The roadside Ranchero's decor showcases intricate hand-crafted saddles, as well as a hodge-podge of attic-items including the stuffed head of a koala-deer (a stuffed koala bear head with antlers). We stopped at the family-owned Ranchero for breakfast on our way from La Paz to Lopez. This three-hour drive crosses the Baja Peninsula and our stop was perfectly timed to help break-up the drive, fill our stomachs and get to know our travel group a little bit better. The Conway family was joined by two new travel-mates: The father and son duo, John and Matt, were on this Mexico tour to celebrate Matt's senior graduation. We quickly bonded over sunburns while passing around the small, but satisfying, menu. I took one look it and said "You had me at huevos rancheros."
Our boat was waiting for us in Lopez. And so were our guides, Nolberto & Charo, our trusted captain, Luis, and Chris Pesenti the Director of Red Sustainable Travel and our host for the week. Our campsite was a short 30-minute boat ride away. Enroute we passed rolling sand dunes and lush mangroves. I asked Chris if our campsite has a name.
"Yes," he answered, "many." It depends entirely on which local fisherman you happen to ask.
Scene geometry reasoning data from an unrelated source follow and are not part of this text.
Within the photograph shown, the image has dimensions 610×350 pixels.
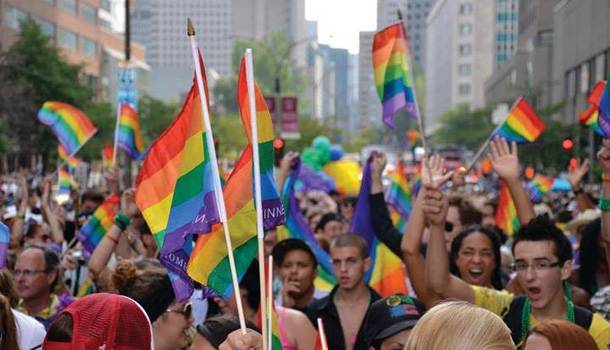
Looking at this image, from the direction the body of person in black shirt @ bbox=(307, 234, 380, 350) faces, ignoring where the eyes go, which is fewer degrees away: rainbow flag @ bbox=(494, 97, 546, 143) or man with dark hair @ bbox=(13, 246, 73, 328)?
the man with dark hair

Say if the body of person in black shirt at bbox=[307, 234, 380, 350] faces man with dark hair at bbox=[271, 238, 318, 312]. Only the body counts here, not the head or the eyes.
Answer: no

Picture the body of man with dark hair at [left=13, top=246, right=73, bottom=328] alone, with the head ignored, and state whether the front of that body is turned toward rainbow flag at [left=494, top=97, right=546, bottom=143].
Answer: no

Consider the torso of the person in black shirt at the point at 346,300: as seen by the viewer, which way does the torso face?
toward the camera

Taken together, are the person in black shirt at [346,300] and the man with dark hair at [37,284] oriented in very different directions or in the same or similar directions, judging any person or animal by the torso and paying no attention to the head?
same or similar directions

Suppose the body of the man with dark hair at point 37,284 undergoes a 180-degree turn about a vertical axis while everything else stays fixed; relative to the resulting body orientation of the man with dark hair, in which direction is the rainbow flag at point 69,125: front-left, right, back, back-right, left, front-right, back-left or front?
front-left

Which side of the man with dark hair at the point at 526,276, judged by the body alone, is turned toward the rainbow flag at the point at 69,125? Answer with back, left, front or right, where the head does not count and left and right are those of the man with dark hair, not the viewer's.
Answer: right

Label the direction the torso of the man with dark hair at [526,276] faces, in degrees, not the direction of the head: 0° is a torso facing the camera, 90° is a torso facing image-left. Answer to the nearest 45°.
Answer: approximately 45°

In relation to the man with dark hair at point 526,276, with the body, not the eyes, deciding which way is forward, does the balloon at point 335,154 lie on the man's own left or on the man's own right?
on the man's own right

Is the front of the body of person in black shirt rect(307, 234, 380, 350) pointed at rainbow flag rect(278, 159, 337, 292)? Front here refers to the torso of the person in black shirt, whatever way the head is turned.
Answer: no

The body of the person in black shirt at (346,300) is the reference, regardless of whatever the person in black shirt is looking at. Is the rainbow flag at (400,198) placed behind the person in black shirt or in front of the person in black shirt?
behind

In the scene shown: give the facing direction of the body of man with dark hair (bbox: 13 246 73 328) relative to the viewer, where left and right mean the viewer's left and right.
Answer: facing the viewer and to the left of the viewer

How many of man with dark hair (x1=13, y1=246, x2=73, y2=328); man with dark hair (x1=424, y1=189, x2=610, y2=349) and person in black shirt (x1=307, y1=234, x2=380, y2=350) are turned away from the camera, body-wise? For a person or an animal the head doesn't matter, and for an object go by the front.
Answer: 0

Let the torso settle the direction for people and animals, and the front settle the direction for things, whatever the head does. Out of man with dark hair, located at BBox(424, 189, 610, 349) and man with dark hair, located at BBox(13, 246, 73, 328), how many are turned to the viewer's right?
0

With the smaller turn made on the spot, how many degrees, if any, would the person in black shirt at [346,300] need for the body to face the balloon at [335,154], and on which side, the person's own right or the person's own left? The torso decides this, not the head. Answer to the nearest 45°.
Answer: approximately 180°

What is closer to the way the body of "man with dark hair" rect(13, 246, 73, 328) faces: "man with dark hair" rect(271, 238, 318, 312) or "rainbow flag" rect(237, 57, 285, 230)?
the rainbow flag

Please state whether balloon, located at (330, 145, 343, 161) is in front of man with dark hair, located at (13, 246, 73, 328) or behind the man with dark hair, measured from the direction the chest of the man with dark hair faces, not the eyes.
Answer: behind
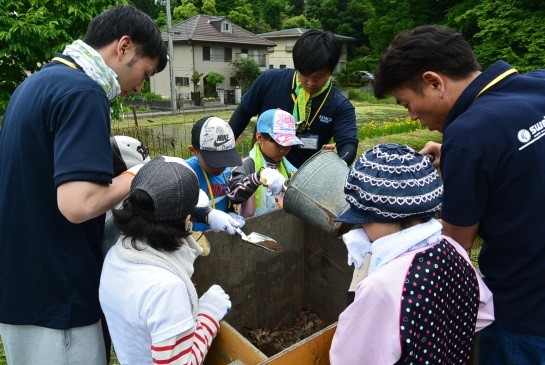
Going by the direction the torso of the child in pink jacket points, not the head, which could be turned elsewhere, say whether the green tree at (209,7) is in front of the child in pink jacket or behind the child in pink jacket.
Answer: in front

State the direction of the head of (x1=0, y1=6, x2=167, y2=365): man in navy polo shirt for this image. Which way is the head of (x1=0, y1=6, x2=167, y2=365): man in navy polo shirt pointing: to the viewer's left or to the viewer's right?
to the viewer's right

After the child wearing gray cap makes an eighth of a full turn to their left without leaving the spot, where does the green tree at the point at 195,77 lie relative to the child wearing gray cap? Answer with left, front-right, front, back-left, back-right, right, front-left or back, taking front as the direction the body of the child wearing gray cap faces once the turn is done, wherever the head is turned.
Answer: front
We settled into our camp, made up of a small neighborhood of tents along the sandy shore. Aaron and I unloaded our gear and took a moment to take in the view of the bay from our private beach-side bedroom. The kids immediately kicked off their shoes and were in the water gathering scallop and calm shells by the handful. We regrouped in the community tent so Chris could officially introduce us to our home for the week. He reminded us to stay on designated trails to lesson our impact, gave us the 101 on using the bathroom and shower, and encouraged us to poke our head into the kitchen where chef, Hubert, was preparing lunch. Lunch - fresh salad, mashed potatoes, chicken, vegetable soup and hand-made tortillas - was fantastic.
Chris also provided a little more insight into the turtle monitoring we would assist in during our stay. This unique conservation trip is specially designed to support research on black sea turtles as part of the Grupo Tortuguero program. The information gathered during this trip provides data on health, migration patterns and habitat use of sea turtles in Magdalena Bay, ultimately providing policymakers with the tools they need to make decisions about species' conservation. My seven-year-old, Samuel, took one look at Chris and said, "You had me at turtles."
Chris said his good-byes and left us to our island hideaway. The afternoon passed by quickly with a nature walk along the beach. The Conways had a handstand contest along the shore. Happy hour started promptly at 4:00 and by the time dinner rolled around we had fallen into the relaxed rhythm that the campsite insists. As the sun started to set, we followed Charo to the top of a bluff and said a ceremonious farewell to the day and welcomed the new adventures awaiting us tomorrow.